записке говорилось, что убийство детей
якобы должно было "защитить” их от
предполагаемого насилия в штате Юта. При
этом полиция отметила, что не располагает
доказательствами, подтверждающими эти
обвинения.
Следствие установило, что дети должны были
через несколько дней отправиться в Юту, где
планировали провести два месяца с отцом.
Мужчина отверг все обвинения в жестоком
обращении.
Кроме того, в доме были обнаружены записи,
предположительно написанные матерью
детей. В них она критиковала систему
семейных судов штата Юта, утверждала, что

───

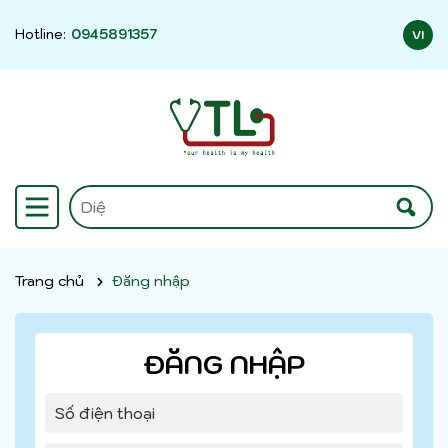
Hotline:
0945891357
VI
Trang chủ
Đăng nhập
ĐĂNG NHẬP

───

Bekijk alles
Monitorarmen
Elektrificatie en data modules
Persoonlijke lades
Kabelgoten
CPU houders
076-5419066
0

───

What to work on => Go through the data and show every line where "детей" occurs.

Output of the task =>
записке говорилось, что убийство детей
детей. В них она критиковала систему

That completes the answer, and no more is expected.